▶ **WHAT THE TASK REQUIRES**: A verbatim copy of each record is required.

▶ **WORKING DATA**:
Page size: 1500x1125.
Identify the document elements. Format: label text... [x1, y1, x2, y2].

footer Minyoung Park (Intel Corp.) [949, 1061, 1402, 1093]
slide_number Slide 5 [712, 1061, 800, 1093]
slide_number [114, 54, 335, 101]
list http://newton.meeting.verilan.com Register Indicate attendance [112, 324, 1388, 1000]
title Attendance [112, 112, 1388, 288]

▶ **EXERCISE ANSWER**:
Page size: 1500x1125.
Identify the document elements. Format: label text... [x1, y1, x2, y2].

footer Minyoung Park (Intel Corp.) [949, 1061, 1402, 1093]
slide_number Slide 5 [712, 1061, 800, 1093]
slide_number [114, 54, 335, 101]
list http://newton.meeting.verilan.com Register Indicate attendance [112, 324, 1388, 1000]
title Attendance [112, 112, 1388, 288]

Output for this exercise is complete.